EXTRACT TO READ:
==*==

Funnily enough, I had to clean my solenoid valve out today. Zilch through the grouphead, but pumping fine through the wand.

Bit of scale blocking the small hole, as mentioned above. Hopefully yours is as easy a fix as on my Silvia. Its took 10 years to block up mind, so not bad going!!


----------



## CleverDafyn (Nov 9, 2017)

If you strip the valve, be sure to replace the two O rings. Soak the base and nucleus in some dezcal to ensure any flakes of scale are removed. There is also a rubber seal on the threads of the base, make sure that it is not perished.


----------



## Hale (Feb 12, 2017)

After some trepidation (and many youtube videos) i did a complete dismantle operation.

Holy smokes.. the boiler was ruined







(i got this second hand 6 months ago) so much limescale build up.

I couldnt even unscrew the inner Solenoid valve it was set solid.

==*==

[Stored data entries]
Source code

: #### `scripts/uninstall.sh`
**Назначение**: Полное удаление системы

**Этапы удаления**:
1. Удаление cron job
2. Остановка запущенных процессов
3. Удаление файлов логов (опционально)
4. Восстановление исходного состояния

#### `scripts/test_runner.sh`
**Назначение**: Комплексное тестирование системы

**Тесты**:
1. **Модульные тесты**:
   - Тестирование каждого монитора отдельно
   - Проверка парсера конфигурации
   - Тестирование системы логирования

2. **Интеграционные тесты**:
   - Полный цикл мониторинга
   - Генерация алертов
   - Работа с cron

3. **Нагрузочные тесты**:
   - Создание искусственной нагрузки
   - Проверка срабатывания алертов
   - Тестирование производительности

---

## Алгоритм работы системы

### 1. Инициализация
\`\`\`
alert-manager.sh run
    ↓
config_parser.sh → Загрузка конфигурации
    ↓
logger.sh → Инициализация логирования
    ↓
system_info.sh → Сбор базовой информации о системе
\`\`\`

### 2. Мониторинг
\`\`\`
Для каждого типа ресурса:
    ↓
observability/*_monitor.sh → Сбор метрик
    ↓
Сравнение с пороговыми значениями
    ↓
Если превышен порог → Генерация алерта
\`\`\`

==*==

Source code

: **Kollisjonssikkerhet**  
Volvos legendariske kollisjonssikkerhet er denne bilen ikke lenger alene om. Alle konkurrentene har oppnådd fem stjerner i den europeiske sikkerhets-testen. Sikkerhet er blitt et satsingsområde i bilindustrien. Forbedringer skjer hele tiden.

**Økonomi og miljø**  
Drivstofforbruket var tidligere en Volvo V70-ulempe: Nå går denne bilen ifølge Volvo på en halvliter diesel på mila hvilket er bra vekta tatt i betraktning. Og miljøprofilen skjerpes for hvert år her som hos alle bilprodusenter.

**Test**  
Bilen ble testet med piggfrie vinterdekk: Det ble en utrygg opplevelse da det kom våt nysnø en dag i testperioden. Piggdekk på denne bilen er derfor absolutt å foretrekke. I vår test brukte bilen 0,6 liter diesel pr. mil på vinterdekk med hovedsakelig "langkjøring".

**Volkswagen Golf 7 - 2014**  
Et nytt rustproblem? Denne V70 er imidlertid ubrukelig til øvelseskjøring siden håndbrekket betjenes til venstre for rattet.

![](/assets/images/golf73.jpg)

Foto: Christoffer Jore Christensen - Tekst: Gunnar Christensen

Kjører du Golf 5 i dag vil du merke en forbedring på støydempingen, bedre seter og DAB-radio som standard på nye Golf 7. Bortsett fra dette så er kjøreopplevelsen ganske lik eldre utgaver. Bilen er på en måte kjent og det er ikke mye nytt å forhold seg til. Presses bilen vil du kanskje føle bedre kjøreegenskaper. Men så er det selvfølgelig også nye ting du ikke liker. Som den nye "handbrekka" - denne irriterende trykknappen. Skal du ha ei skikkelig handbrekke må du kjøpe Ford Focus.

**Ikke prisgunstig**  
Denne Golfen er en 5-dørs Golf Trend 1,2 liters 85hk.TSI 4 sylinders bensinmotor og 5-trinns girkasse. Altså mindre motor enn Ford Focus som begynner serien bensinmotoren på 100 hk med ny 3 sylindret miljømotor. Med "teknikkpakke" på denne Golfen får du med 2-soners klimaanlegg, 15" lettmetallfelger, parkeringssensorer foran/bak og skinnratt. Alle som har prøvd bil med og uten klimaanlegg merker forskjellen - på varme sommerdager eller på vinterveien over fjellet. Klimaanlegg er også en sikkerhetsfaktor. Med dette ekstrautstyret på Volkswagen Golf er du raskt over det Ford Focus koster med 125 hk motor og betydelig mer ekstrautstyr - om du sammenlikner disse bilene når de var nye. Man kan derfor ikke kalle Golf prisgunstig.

==*==

PROBLEM REQUIREMENTS: Please give the part of the solenoid valve thread starting at "Funnily enough, I" and ending at "not bad going!!" again, changing "grouphead" to "group head".

RESPONSE BOX:
Funnily enough, I had to clean my solenoid valve out today. Zilch through the group head, but pumping fine through the wand.

Bit of scale blocking the small hole, as mentioned above. Hopefully yours is as easy a fix as on my Silvia. Its took 10 years to block up mind, so not bad going!!